Georgia International Conference on Information Literacy
September 15-16, 2017 Coastal Georgia Center, Savannah, GA
Would you like to host a round-table discussion? To create additional opportunities for networking and sharing, we are scheduling informal, drop-by conversations (time/date: TBD). If there is an information literacy-related topic you are interested in discussing, and you would be willing to serve as moderator, please e-mail Bede Mitchell at firstname.lastname@example.org
The mission of the Georgia International Conference on Information Literacy is to provide the opportunity to share research and best methods related to teaching, learning, and assessing essential lifelong learning skills:
How to determine the extent of information needed in a given situation.
How to access the needed information effectively and efficiently.
How to evaluate information and its sources critically.
How to incorporate selected information into one’s knowledge base.
How to use information effectively to accomplish a specific purpose.
How to understanding the economic, legal, ethical, and social issues surrounding the use of information.
Benefits of Attending
Obtain best-practices for developing information literacy skills in K-12 students, postsecondary students, and lifelong learners of any age.
Network with others who share an interest and expertise in information literacy.

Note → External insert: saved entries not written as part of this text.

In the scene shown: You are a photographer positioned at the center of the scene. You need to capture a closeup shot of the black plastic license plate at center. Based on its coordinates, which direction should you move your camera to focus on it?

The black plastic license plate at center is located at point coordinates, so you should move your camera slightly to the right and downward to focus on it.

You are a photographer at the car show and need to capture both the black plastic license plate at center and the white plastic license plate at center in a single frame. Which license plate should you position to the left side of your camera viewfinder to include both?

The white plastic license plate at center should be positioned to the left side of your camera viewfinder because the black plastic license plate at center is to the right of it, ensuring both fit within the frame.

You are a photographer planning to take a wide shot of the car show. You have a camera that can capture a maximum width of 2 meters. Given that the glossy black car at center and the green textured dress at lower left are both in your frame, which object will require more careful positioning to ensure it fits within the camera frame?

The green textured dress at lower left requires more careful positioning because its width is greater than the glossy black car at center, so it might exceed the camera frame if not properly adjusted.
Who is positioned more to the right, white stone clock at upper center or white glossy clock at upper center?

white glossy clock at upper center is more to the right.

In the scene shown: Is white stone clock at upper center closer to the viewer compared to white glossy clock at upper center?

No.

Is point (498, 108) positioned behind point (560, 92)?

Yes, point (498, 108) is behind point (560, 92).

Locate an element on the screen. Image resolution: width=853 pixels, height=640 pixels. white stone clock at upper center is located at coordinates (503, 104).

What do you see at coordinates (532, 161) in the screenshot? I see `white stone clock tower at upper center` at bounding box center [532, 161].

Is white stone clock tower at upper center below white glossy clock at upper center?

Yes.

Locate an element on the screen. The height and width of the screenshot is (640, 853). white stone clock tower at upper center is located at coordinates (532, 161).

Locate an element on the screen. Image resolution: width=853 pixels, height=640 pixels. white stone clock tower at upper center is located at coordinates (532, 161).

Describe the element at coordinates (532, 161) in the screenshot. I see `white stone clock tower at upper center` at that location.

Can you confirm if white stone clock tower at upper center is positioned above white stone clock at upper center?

Practical ideas you can apply in your own setting.
Share reports of research related to information literacy.
Who Should Attend
University, school and public librarians.
School teachers and faculty in any discipline.
Students preparing for careers in K-20 teaching, media or library.
What is Information Literacy?
Information literacy is defined as the ability to know when there is a need for information, to be able to identify, locate, evaluate, and effectively use that information for the issue or problem at hand.
The Georgia International Conference on Information Literacy invites proposals across disciplines for workshops and presentations that will consider, extend, or otherwise address information literacy in K-12 and post secondary settings such as:
DEFINING INFORMATION LITERACY in a digital age.
EFFECTIVE MEANS of developing information literacy skills in learners.
PARTNERSHIPS between librarians and classroom teachers to teach students research skills.
INFORMATION LITERACY across the disciplines.
ASSESSMENT of information literacy initiatives.